For his part, Manuel Chávez – who is a deacon of the San Anthony Parish church in San Gabriel – said he is taking the situation as what Lent really should be.

"(Sometimes) we say that for Lent we are going to stop eating or drinking something, but today we are living Lent … And we see that the cross weighs," he said, referring to the fact that today families in California must stay home after the order of the authorities to protect the community.

Chávez said that this is a mandate from God for all those who have made excuses that they do not have time for their family and their home.

"Now God tells us: 'Get into your house and there you can find yourself,'" said the parishioner, who is facing the pandemic with his wife, daughter and grandson.

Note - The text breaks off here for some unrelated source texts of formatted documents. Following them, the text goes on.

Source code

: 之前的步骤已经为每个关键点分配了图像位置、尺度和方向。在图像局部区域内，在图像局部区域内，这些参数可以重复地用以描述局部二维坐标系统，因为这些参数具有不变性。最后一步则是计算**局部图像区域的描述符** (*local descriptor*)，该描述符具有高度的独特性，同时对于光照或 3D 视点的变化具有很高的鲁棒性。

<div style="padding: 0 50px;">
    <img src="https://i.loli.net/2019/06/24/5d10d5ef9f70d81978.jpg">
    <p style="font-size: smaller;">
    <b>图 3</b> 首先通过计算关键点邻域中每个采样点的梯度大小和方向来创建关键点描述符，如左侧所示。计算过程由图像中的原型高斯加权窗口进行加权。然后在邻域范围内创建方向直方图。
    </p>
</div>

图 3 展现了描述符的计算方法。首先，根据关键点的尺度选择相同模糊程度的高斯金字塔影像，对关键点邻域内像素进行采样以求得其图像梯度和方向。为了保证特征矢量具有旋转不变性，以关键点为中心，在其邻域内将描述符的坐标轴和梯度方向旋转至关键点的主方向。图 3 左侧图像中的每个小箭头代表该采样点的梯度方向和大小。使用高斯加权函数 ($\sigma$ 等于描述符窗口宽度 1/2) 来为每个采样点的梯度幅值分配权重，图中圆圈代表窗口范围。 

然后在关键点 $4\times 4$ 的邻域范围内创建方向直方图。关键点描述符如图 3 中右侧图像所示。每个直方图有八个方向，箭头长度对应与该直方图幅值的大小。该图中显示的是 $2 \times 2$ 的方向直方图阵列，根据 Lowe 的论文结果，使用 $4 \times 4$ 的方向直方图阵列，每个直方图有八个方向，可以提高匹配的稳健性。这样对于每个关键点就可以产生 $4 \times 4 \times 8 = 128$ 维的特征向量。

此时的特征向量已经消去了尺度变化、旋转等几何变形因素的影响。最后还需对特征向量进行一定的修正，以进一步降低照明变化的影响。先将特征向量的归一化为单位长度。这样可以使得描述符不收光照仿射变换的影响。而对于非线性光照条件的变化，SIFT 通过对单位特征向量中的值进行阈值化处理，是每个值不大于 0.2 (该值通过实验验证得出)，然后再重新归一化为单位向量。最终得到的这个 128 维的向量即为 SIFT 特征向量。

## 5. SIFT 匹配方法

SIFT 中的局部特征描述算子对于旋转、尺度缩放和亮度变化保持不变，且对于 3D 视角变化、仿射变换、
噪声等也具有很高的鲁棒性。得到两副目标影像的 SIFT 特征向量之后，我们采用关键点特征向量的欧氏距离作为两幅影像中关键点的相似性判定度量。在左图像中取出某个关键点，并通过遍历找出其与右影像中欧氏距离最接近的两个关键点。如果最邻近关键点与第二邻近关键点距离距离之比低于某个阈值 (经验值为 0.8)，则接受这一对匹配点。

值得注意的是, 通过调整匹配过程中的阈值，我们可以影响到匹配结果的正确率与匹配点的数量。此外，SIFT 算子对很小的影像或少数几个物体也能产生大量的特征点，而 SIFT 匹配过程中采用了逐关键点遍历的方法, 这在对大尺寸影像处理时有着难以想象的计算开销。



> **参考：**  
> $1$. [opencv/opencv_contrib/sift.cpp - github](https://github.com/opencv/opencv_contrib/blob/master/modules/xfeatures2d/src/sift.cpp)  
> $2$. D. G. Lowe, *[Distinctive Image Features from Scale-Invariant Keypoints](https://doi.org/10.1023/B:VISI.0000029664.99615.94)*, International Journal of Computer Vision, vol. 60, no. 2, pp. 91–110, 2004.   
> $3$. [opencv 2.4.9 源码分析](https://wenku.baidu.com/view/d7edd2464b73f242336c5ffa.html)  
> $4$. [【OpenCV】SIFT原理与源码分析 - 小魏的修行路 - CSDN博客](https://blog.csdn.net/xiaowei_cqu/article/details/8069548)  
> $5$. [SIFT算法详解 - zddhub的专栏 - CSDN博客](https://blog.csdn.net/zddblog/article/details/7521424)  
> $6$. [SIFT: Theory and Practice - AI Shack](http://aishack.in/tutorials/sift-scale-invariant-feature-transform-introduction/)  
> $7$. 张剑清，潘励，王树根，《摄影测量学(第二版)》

Ana Estrada, like thousands of parishioners, will have to witness the Easter mass on television or social networks. (Supplied)

‘Domestic Church’

Easter week started on Wednesday but this year it will be celebrated in a very different way. Churches are still closed and Los Angeles Mayor Eric Garcetti announced that all Los Angeles County parks will be closed this weekend in order to avoid meetings on Easter Sunday.

The objective is clear: to prevent the spread of the virus.

Through a video message, the archbishop of the Archdiocese of Los Angeles, José H. Gómez, asked that the homes become a “domestic church” and not forget the needy.

"They can pray for all the deceased, those who are sick, those who are caring for the sick and those who provide essential services to our communities during this time of need," he said.

He added that future generations will remember this time as the long Lent of 2020, which has been a time where disease and death suddenly darkened the entire earth.

Today, Friday, Archbishop Gómez will lead the Litany of the Sacred Heart of Jesus for the end of the pandemic, on behalf of the bishops in the United States, as a national prayer.

Said prayer will be broadcast live on the Cathedral Our Lady of Los Angeles Facebook page at 9:00 a.m.

In addition, he invited the parishioners this Sunday to watch on UniMás (Channel 46) at 7:00 a.m. Mass in Spanish and on KCOP (Canal) 13 at 10:00 a.m., Mass in English. Both will also be live on the aforementioned Facebook page.

Masses will be broadcast on television and Facebook. / (Los Angeles Cathedral).

Other congregations join

Various congregations and organizations have organized Virtual Seders — an important Jewish holiday ritual.

Saturday at 5:00 p.m. A Seder will be broadcast on to support the Centers for Disease Control and Prevention (CDC) Foundation Coronavirus Emergency Response Fund.

The Seder Plate is a piece of tableware that carries 6 ceremonial foods such as twigs of bitter herbs, touches of jaroset (a sweet paste), pieces of lettuce, containers with salty water, among others.

During Passover Jews are not allowed to eat or possess any food made from wheat, such as barley, rye, spelled, or oats.

Los Angeles Jewish Home in Reseda routinely has a huge outdoor Seder but this year residents will stay in their rooms and families won't be able to enter the venue, according to Rabbi Karen Bender, director of Spirical Life for Skirball, Los Angeles Jewish Home.

"The food will be the same," said Bender. "The symbolism will be the same. What will be different is how to make everyone have their own Seder experience. ”

Churches rebel

However, not all churches followed the orders of the health authorities.

In Thousand Oaks, Godspeak Calvary Church opened its doors on Palm Sunday to give communion to its members.

Disappointed that the churches were not considered an "essential" place, Pastor Rob McCoy resigned from his position at Thousand Oaks City Council a day earlier, saying he planned to violate state orders and would open the church.

However, the measure of staying at home is stronger this week than in previous days, since it is estimated that this could be the one that increases or minimizes the infection curve significantly.

For this Thursday at noon, the public health authorities of Los Angeles County announced 7,955 cases of infections and 223 deaths.